Required work - Copy out every one of the lines below character for character, in the same order.

Data in this exercise -
^^^^^^^^^^^^^^^^

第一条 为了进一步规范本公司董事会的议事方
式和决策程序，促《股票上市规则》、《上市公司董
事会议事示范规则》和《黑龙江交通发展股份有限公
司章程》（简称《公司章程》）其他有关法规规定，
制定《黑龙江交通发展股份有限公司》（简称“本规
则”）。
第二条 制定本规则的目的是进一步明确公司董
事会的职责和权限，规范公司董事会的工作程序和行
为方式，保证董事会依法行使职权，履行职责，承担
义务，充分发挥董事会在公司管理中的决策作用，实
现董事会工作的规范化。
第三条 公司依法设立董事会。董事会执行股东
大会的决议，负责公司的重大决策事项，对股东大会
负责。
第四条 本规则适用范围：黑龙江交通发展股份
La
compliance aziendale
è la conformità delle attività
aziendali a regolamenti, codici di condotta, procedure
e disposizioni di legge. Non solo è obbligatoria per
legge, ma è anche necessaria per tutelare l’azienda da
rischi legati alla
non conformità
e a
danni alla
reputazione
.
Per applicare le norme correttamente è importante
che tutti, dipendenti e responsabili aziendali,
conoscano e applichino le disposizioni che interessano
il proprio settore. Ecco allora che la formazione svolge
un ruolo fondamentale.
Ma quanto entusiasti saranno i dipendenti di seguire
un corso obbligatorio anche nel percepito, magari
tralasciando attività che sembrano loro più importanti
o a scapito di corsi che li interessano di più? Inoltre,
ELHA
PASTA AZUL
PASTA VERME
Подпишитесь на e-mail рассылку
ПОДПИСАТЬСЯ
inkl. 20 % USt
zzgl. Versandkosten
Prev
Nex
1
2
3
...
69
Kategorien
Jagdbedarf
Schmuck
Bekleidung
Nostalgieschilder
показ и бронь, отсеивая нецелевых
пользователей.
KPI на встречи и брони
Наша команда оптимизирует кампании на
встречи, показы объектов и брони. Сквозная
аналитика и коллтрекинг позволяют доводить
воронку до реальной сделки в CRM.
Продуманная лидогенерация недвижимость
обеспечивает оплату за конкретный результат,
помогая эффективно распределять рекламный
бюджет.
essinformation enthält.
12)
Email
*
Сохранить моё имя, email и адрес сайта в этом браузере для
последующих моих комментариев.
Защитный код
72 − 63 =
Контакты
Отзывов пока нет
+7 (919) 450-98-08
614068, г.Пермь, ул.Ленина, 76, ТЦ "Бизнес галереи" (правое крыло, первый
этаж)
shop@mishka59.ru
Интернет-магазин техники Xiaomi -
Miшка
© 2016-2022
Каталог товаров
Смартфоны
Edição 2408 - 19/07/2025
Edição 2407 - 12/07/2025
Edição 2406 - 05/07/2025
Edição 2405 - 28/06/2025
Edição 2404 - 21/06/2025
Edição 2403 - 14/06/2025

^^^^^^^^^^^^^^^^

Exercise output -
第一条 为了进一步规范本公司董事会的议事方
式和决策程序，促《股票上市规则》、《上市公司董
事会议事示范规则》和《黑龙江交通发展股份有限公
司章程》（简称《公司章程》）其他有关法规规定，
制定《黑龙江交通发展股份有限公司》（简称“本规
则”）。
第二条 制定本规则的目的是进一步明确公司董
事会的职责和权限，规范公司董事会的工作程序和行
为方式，保证董事会依法行使职权，履行职责，承担
义务，充分发挥董事会在公司管理中的决策作用，实
现董事会工作的规范化。
第三条 公司依法设立董事会。董事会执行股东
大会的决议，负责公司的重大决策事项，对股东大会
负责。
第四条 本规则适用范围：黑龙江交通发展股份
La
compliance aziendale
è la conformità delle attività
aziendali a regolamenti, codici di condotta, procedure
e disposizioni di legge. Non solo è obbligatoria per
legge, ma è anche necessaria per tutelare l’azienda da
rischi legati alla
non conformità
e a
danni alla
reputazione
.
Per applicare le norme correttamente è importante
che tutti, dipendenti e responsabili aziendali,
conoscano e applichino le disposizioni che interessano
il proprio settore. Ecco allora che la formazione svolge
un ruolo fondamentale.
Ma quanto entusiasti saranno i dipendenti di seguire
un corso obbligatorio anche nel percepito, magari
tralasciando attività che sembrano loro più importanti
o a scapito di corsi che li interessano di più? Inoltre,
ELHA
PASTA AZUL
PASTA VERME
Подпишитесь на e-mail рассылку
ПОДПИСАТЬСЯ
inkl. 20 % USt
zzgl. Versandkosten
Prev
Nex
1
2
3
...
69
Kategorien
Jagdbedarf
Schmuck
Bekleidung
Nostalgieschilder
показ и бронь, отсеивая нецелевых
пользователей.
KPI на встречи и брони
Наша команда оптимизирует кампании на
встречи, показы объектов и брони. Сквозная
аналитика и коллтрекинг позволяют доводить
воронку до реальной сделки в CRM.
Продуманная лидогенерация недвижимость
обеспечивает оплату за конкретный результат,
помогая эффективно распределять рекламный
бюджет.
essinformation enthält.
12)
Email
*
Сохранить моё имя, email и адрес сайта в этом браузере для
последующих моих комментариев.
Защитный код
72 − 63 =
Контакты
Отзывов пока нет
+7 (919) 450-98-08
614068, г.Пермь, ул.Ленина, 76, ТЦ "Бизнес галереи" (правое крыло, первый
этаж)
shop@mishka59.ru
Интернет-магазин техники Xiaomi -
Miшка
© 2016-2022
Каталог товаров
Смартфоны
Edição 2408 - 19/07/2025
Edição 2407 - 12/07/2025
Edição 2406 - 05/07/2025
Edição 2405 - 28/06/2025
Edição 2404 - 21/06/2025
Edição 2403 - 14/06/2025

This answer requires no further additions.